The argument types of function calls are resolved according to the following steps.
Function Argument Type Resolution
Check for an exact match in the pg_proc system catalog. (Cases involving unknown will never find a match at this step.)
If no exact match appears in the catalog, see whether the function call appears to be a trivial type coercion request. This happens if the function call has just one argument and the function name is the same as the (internal) name of some data type. Furthermore, the function argument must be either an unknown-type literal or a type that is binary-compatible with the named data type. When these conditions are met, the function argument is coerced to the named data type without any explicit function call.
Look for the best match.
Make a list of all functions of the same name with the same number of arguments for which the input types match or can be coerced to match. (unknown literals are assumed to be coercible to anything for this purpose.) If there is only one, use it; else continue to the next step.

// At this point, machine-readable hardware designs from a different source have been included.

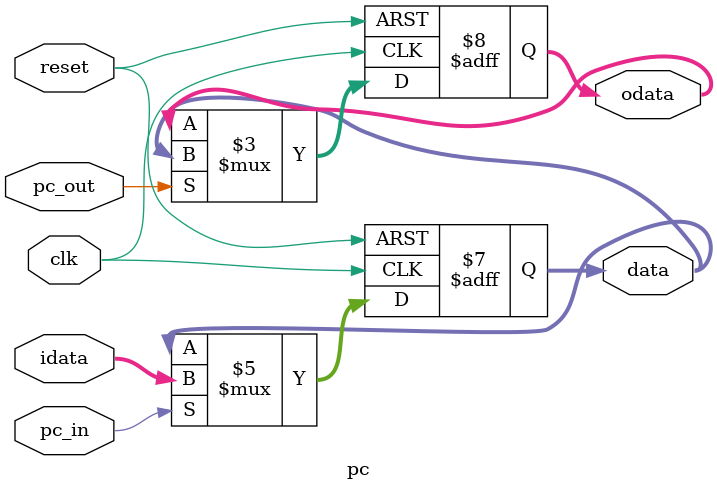
<source format=v>
module pc(
    input clk,
    input reset,
    input pc_in,
    input pc_out,
    input[31:0] idata,
    output  reg [31:0] data,
    output reg[31:0] odata
    );
   

    always@(posedge clk or posedge reset)begin
        if(reset==1)begin
             odata<=32'h0040_0000;//数据映射
             data<=32'h0040_0000;
        end
        else begin
            if(pc_in)
               data<=idata;
            if(pc_out)
               odata<=data;
               
        end
    end

endmodule

</source>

Run through all candidates and keep those with the most exact matches on input types. Keep all candidates if none have any exact matches. If only one candidate remains, use it; else continue to the next step.
Run through all candidates and keep those with the most exact or binary-compatible matches on input types. Keep all candidates if none have any exact or binary-compatible matches. If only one candidate remains, use it; else continue to the next step.
Run through all candidates and keep those that accept preferred types at the most positions where type coercion will be required. Keep all candidates if none accept preferred types. If only one candidate remains, use it; else continue to the next step.
If any input arguments are unknown, check the type categories accepted at those argument positions by the remaining candidates. At each position, select the string category if any candidate accepts that category (this bias towards string is appropriate since an unknown-type literal does look like a string). Otherwise, if all the remaining candidates accept the same type category, select that category; otherwise fail because the correct choice cannot be deduced without more clues. Also note whether any of the candidates accept a preferred data type within the selected category. Now discard candidates that do not accept the selected type category; furthermore, if any candidate accepts a preferred type at a given argument position, discard candidates that accept non-preferred types for that argument.
If only one candidate remains, use it. If no candidate or more than one candidate remains, then fail.